## What to do
Copy the text of the material below line for line, without changing anything. Leave the pictures out of your answer.

## Listed records
◇ ◇ ◇ ◇ ◇
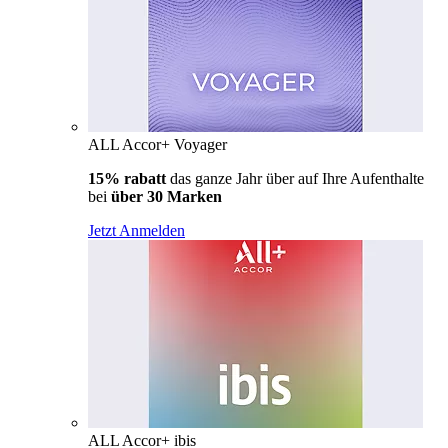
ALL Accor+ Voyager
15% rabatt
das ganze Jahr über auf Ihre Aufenthalte
bei
über 30 Marken
Jetzt Anmelden
ALL Accor+ ibis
◇ ◇ ◇ ◇ ◇
## Exercise solution
ALL Accor+ Voyager
15% rabatt
das ganze Jahr über auf Ihre Aufenthalte
bei
über 30 Marken
Jetzt Anmelden
ALL Accor+ ibis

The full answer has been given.